→ **Your assignment**:
What you return must match the entries word for word, minus the pictures.

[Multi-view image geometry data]

++++++

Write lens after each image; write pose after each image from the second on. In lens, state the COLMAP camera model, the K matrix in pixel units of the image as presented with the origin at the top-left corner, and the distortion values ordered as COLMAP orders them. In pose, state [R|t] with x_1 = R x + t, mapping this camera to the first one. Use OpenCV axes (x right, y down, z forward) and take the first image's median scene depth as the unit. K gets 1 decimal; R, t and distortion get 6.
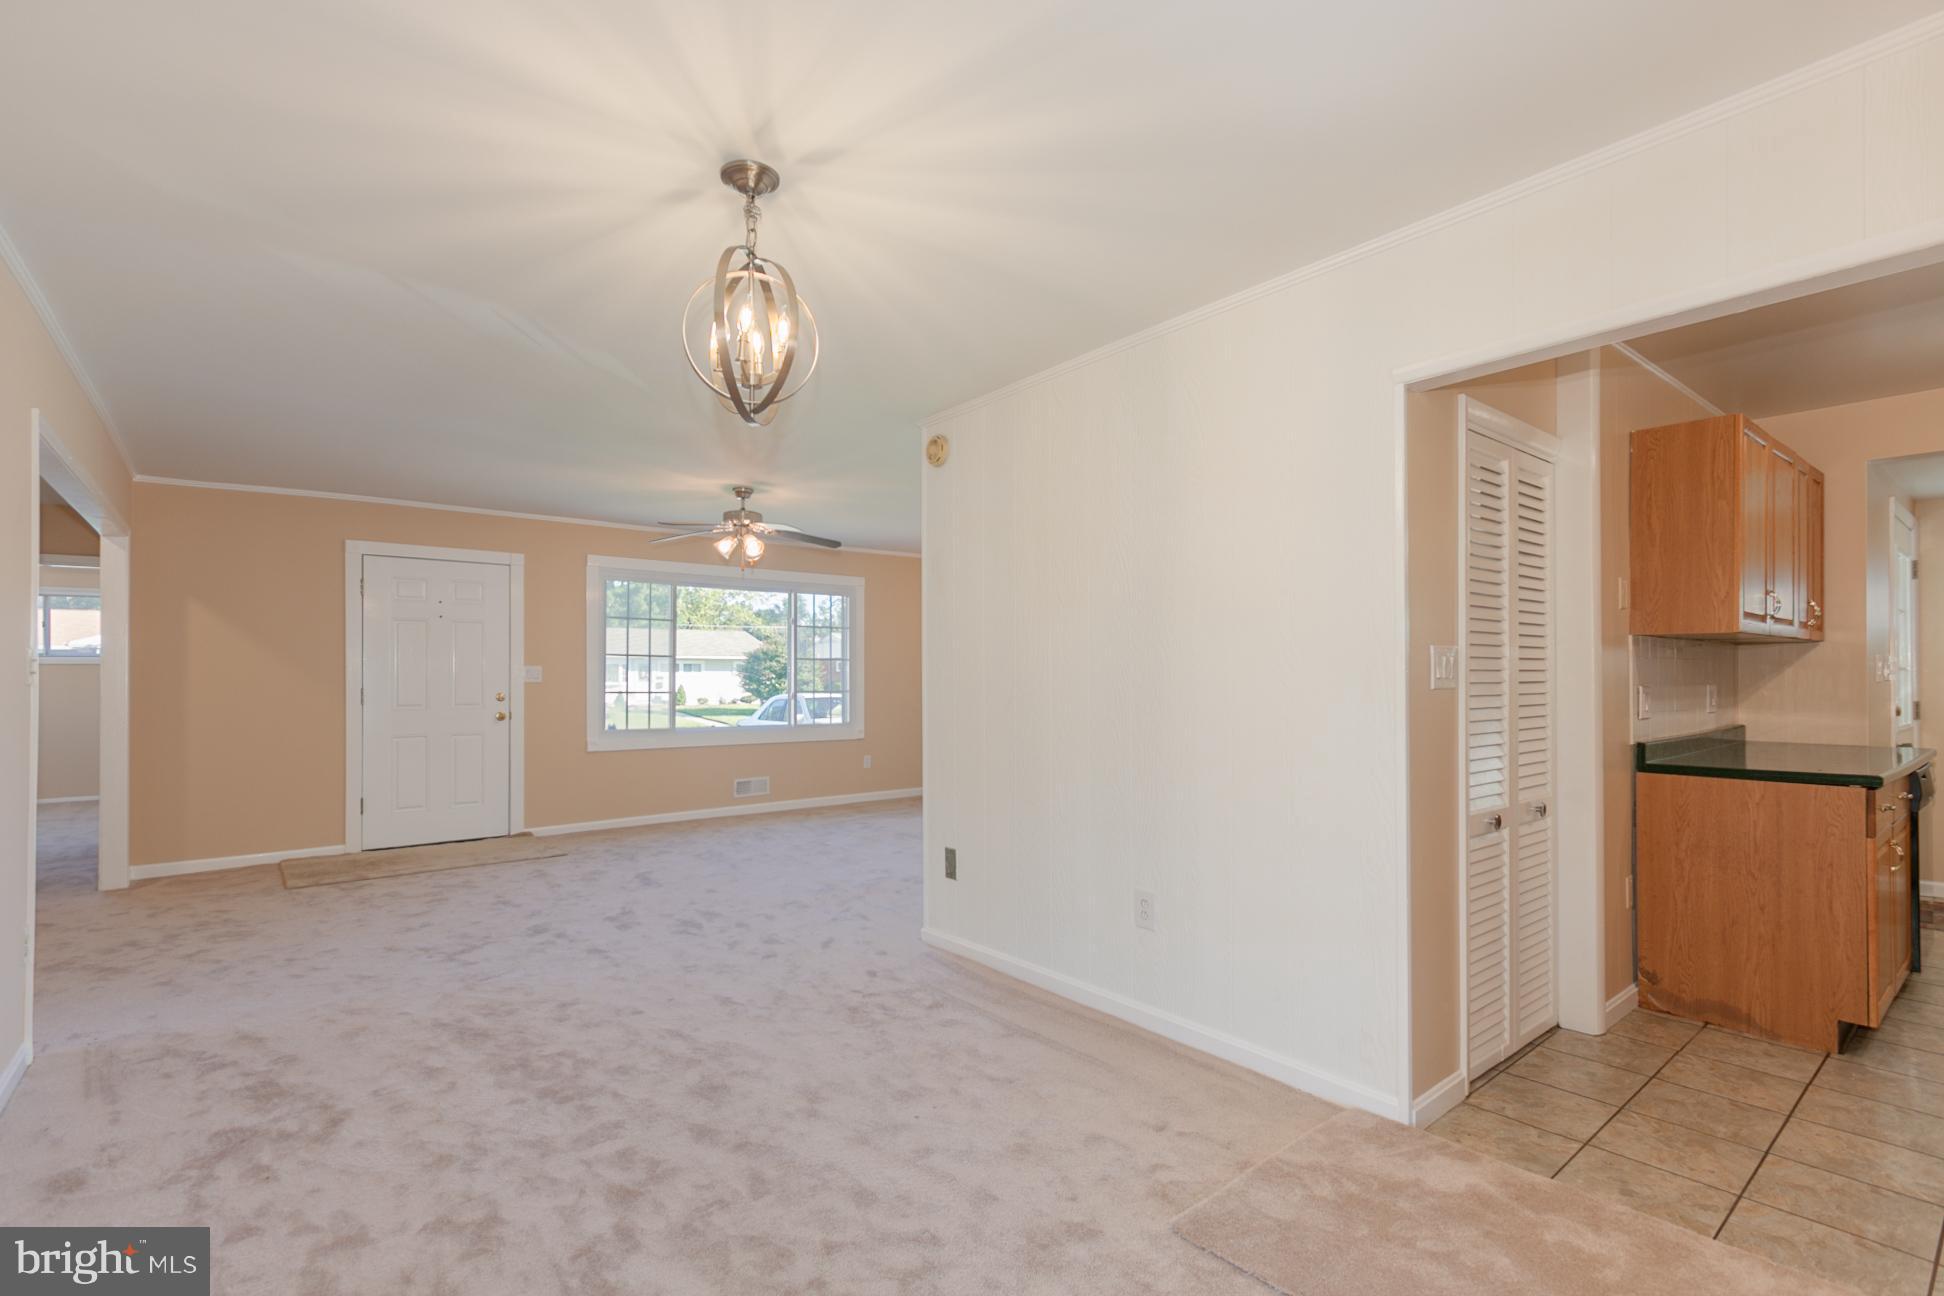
lens RADIAL K [[892.5, 0, 955.6], [0, 892.5, 669.9], [0, 0, 1]] dist [0.013258, -0.007008]
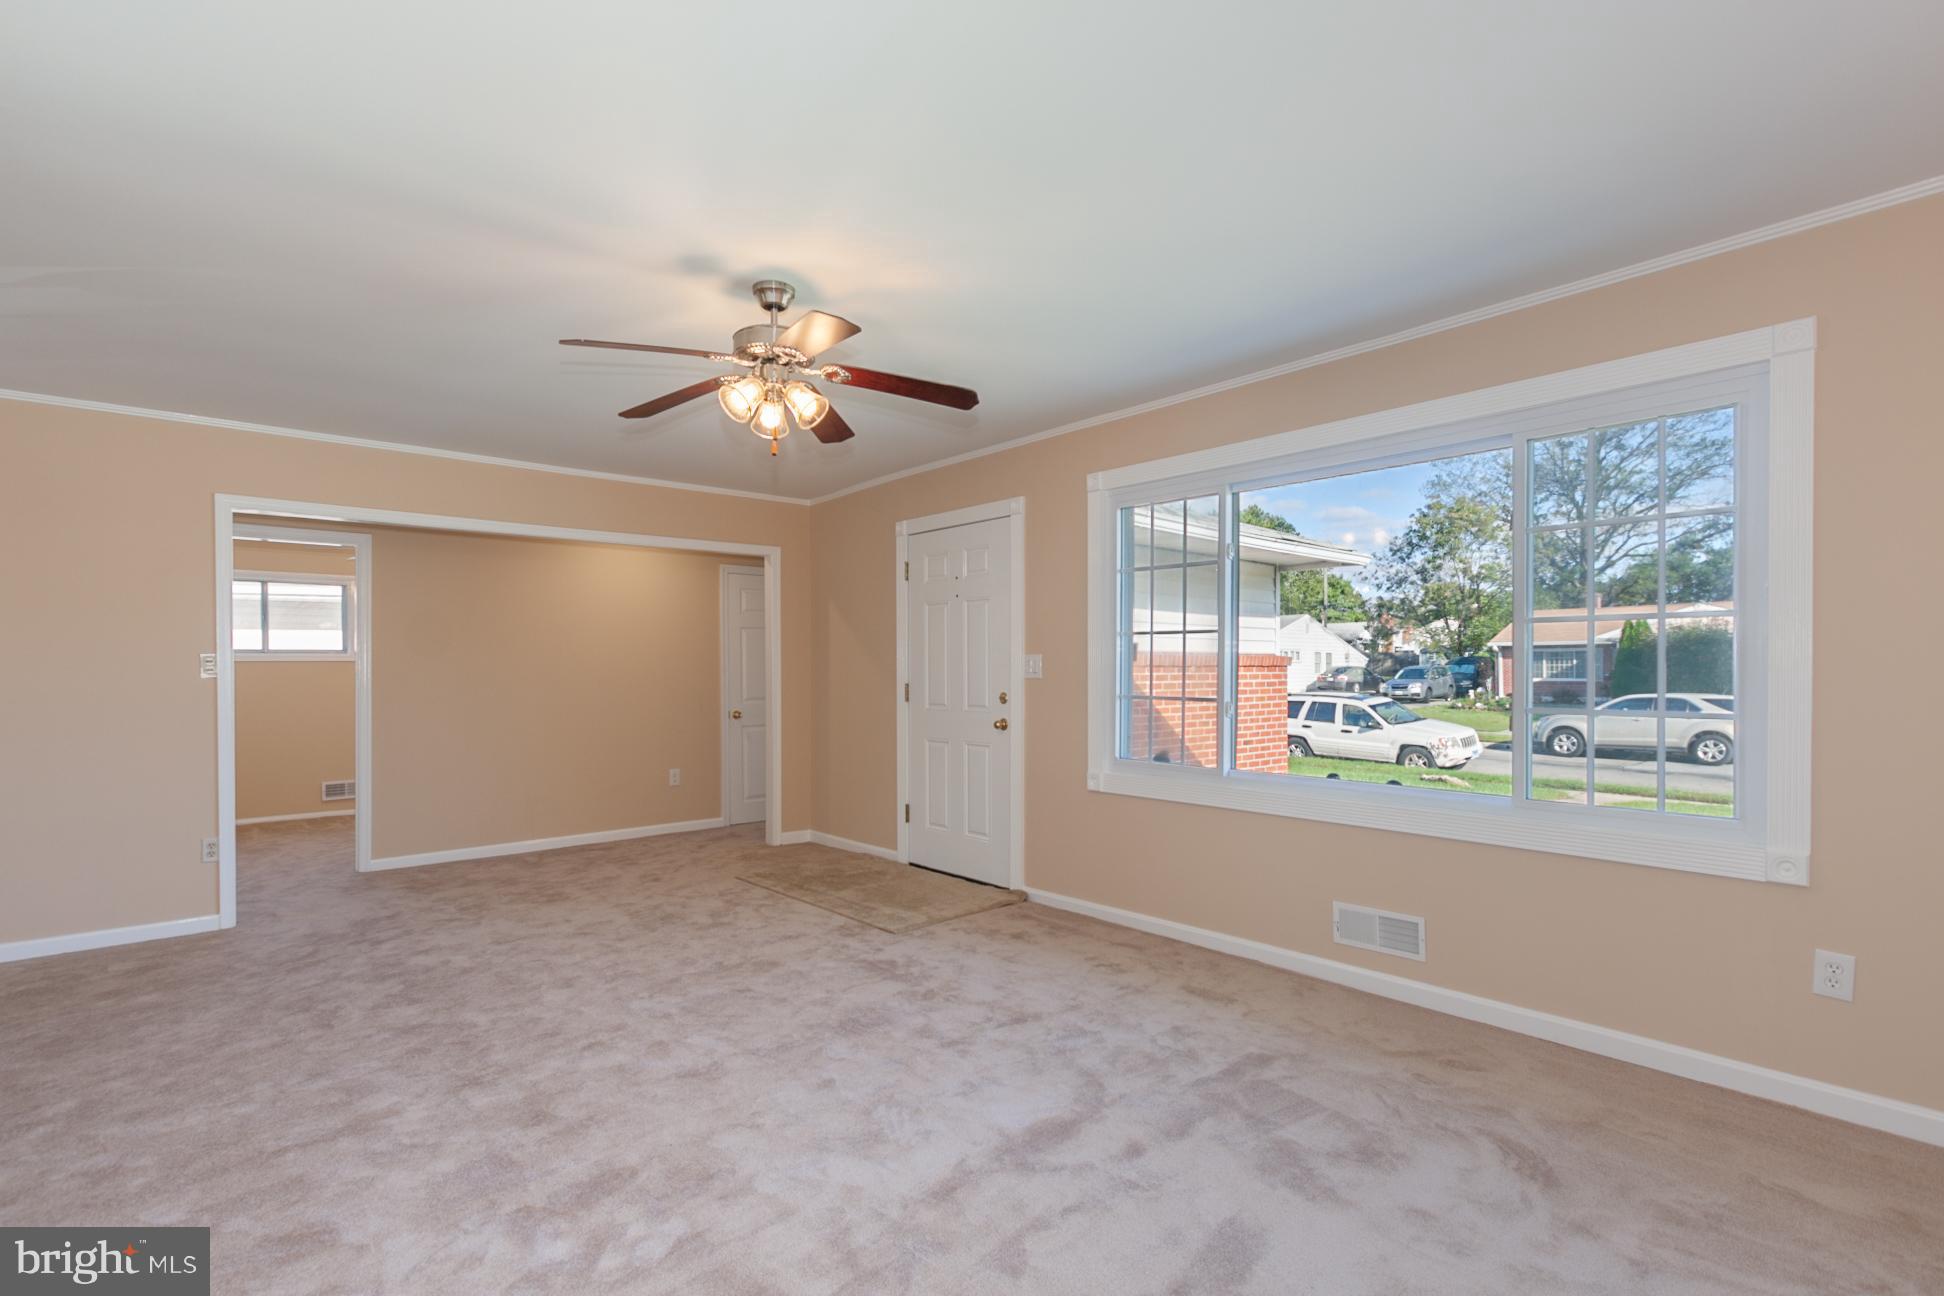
lens RADIAL K [[892.5, 0, 955.6], [0, 892.5, 669.9], [0, 0, 1]] dist [0.013258, -0.007008]
pose [[0.053968, -0.001089, -0.998542, 0.223842], [0.004303, 0.999990, -0.000858, 0.008521], [0.998533, -0.004250, 0.053972, 0.940785]]
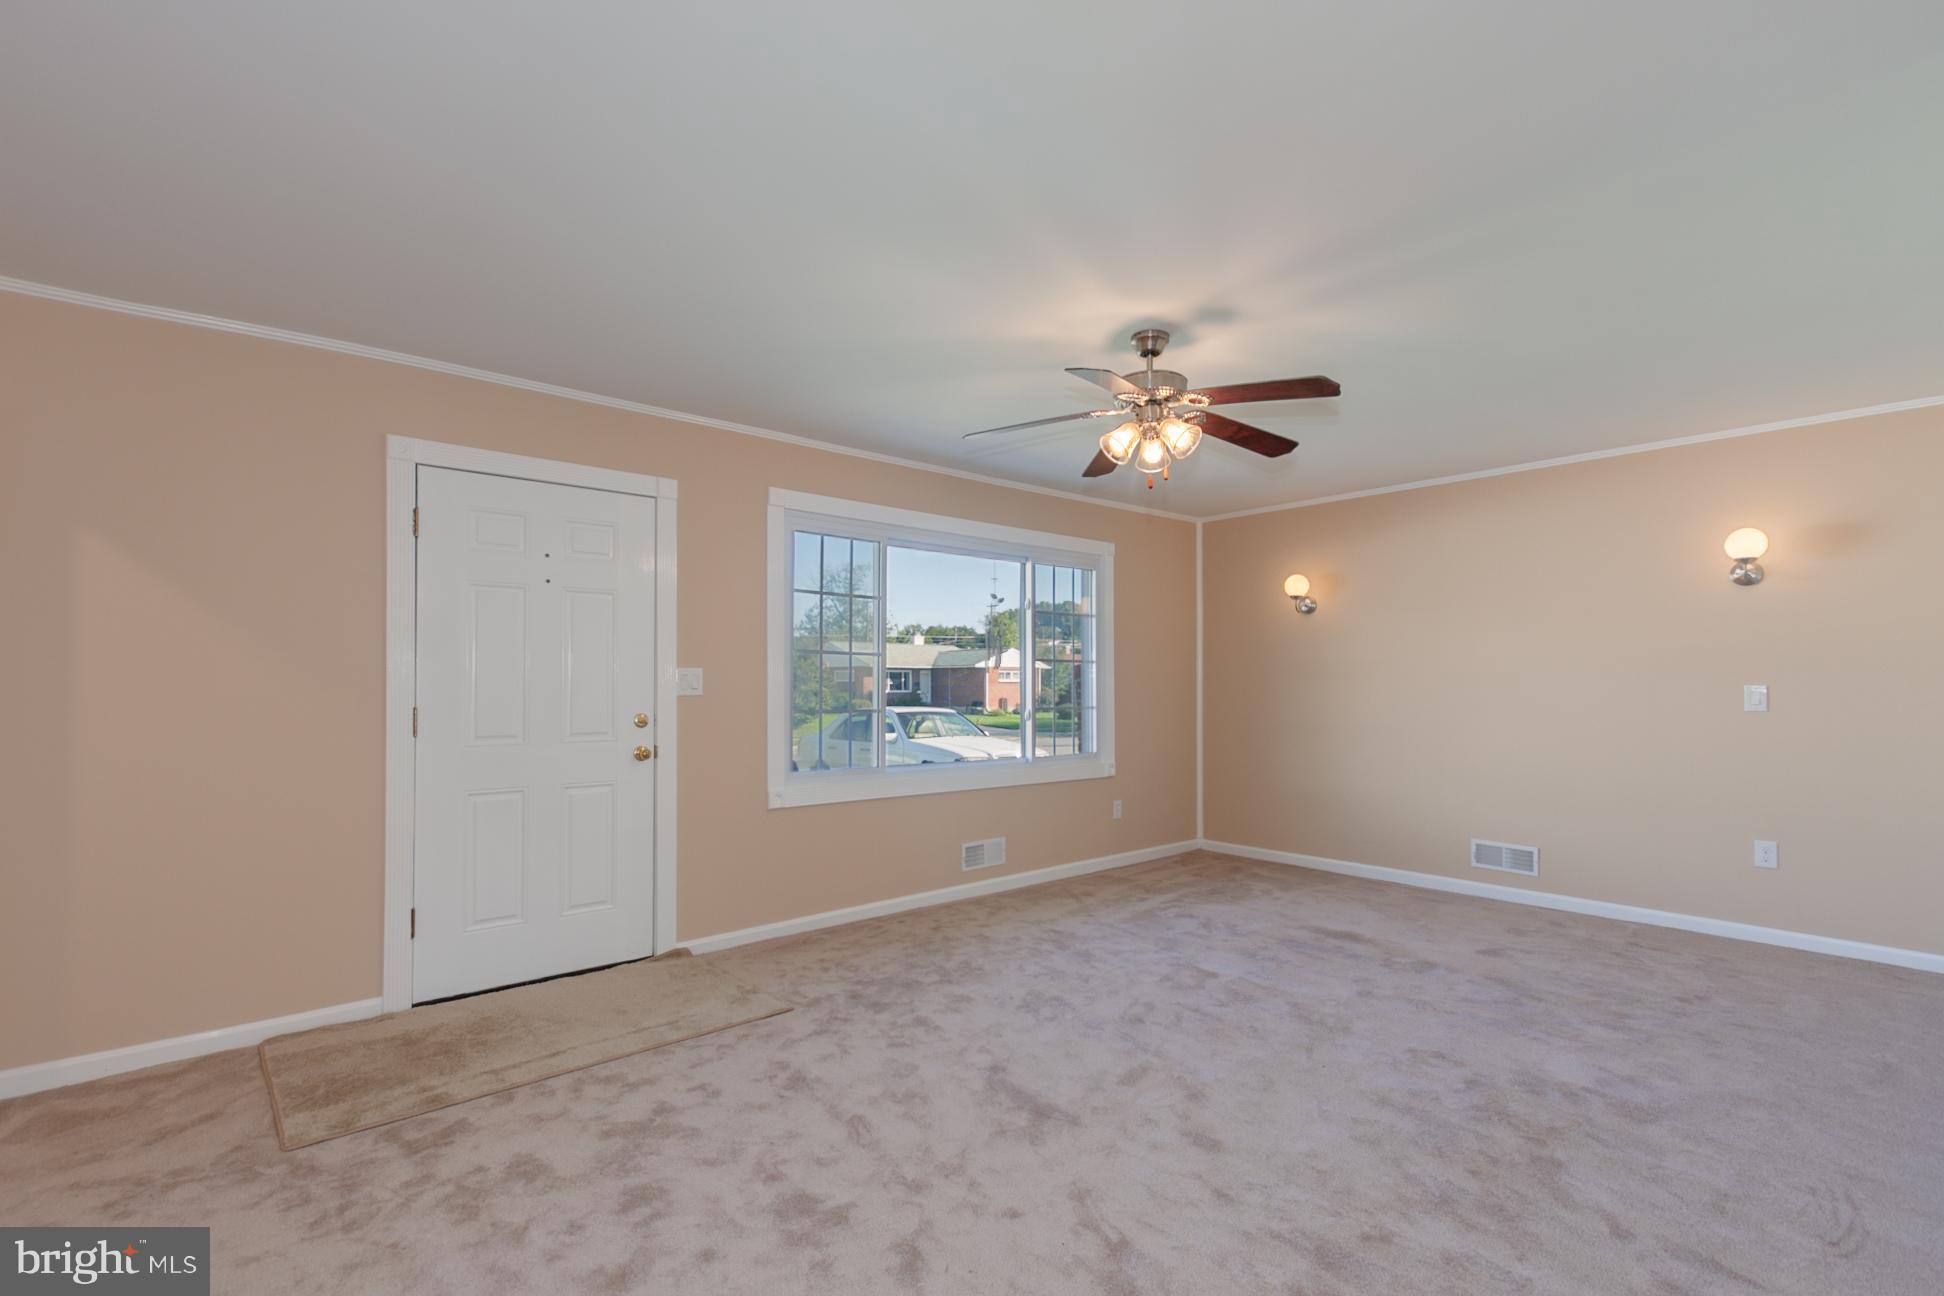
lens RADIAL K [[892.5, 0, 955.6], [0, 892.5, 669.9], [0, 0, 1]] dist [0.013258, -0.007008]
pose [[0.999419, 0.000547, 0.034089, -0.328606], [-0.000168, 0.999938, -0.011111, 0.003586], [-0.034093, 0.011099, 0.999357, 0.414150]]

++++++

→ **Output for this exercise**:
Write lens after each image; write pose after each image from the second on. In lens, state the COLMAP camera model, the K matrix in pixel units of the image as presented with the origin at the top-left corner, and the distortion values ordered as COLMAP orders them. In pose, state [R|t] with x_1 = R x + t, mapping this camera to the first one. Use OpenCV axes (x right, y down, z forward) and take the first image's median scene depth as the unit. K gets 1 decimal; R, t and distortion get 6.
lens RADIAL K [[892.5, 0, 955.6], [0, 892.5, 669.9], [0, 0, 1]] dist [0.013258, -0.007008]
lens RADIAL K [[892.5, 0, 955.6], [0, 892.5, 669.9], [0, 0, 1]] dist [0.013258, -0.007008]
pose [[0.053968, -0.001089, -0.998542, 0.223842], [0.004303, 0.999990, -0.000858, 0.008521], [0.998533, -0.004250, 0.053972, 0.940785]]
lens RADIAL K [[892.5, 0, 955.6], [0, 892.5, 669.9], [0, 0, 1]] dist [0.013258, -0.007008]
pose [[0.999419, 0.000547, 0.034089, -0.328606], [-0.000168, 0.999938, -0.011111, 0.003586], [-0.034093, 0.011099, 0.999357, 0.414150]]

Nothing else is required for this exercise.